For a short trip, use this stack:
- Alipay with one linked foreign card as the first wallet.
- A second card from a different issuer or network in case the first bank blocks a transaction.
- WeChat Pay if setup works for you, especially as a second merchant-payment route.
- A small amount of RMB cash for a broken QR flow, small bus fare or a phone with no battery.
A card shown inside the app can still fail on a personal collection code, a particular mini program, a merchant category or a bank security check. Our Alipay guide for foreign visitors shows the merchant-QR and fallback sequence.
3. Install only the apps with a job
| Job | First choice | Useful fallback |
|---|---|---|
| Pay and access mini programs | Alipay | WeChat / WeChat Pay |
| Maps and place names | Amap in English or Apple Maps in mainland China | Hotel address screenshots |
| Ride-hailing | DiDi or the ride-hailing entry inside Alipay/Amap | Licensed taxi and a Chinese destination card |
| Trains | China Railway 12306 or its English website | Trip.com or a staffed station counter |
| Translation | Your preferred translation app with Chinese downloaded offline | Saved phrases and hotel help |
The short China travel app list explains what each app is for. Stop after the apps with a confirmed job; extra mini programs often ask for permissions, identity steps or a Chinese number before you know whether you need them.

§ **DIRECTIONS**
(1) Answer these from the China travel excerpt:
(a) What does the suggested stack use as the first wallet?
(b) What is the useful fallback for trains?
(c) What do extra mini programs often ask for?
(2) From the China travel excerpt, extract the passage that opens with the words containing "- WeChat Pay" and closes with "with no battery.".

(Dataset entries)
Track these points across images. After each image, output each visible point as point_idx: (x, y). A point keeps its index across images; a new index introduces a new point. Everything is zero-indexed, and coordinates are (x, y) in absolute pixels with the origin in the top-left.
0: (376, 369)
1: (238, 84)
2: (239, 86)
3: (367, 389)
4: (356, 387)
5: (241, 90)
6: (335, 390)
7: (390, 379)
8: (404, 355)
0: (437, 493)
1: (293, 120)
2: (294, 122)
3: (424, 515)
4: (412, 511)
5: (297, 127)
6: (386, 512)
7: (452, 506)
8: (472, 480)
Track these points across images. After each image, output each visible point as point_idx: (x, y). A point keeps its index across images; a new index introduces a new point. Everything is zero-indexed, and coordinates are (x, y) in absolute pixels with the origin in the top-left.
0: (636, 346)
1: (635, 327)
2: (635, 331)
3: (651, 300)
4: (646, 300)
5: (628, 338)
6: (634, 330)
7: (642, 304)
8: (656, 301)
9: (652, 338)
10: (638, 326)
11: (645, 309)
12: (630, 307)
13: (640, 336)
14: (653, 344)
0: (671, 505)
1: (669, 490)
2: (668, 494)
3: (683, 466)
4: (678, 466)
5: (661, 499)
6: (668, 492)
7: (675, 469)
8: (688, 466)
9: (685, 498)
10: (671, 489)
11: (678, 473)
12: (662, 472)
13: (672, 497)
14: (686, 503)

§ **SOLUTION LIST**
(1)
(a) Alipay with one linked foreign card.
(b) Trip.com or a staffed station counter.
(c) Permissions, identity steps or a Chinese number.

(2)
- WeChat Pay if setup works for you, especially as a second merchant-payment route.
- A small amount of RMB cash for a broken QR flow, small bus fare or a phone with no battery.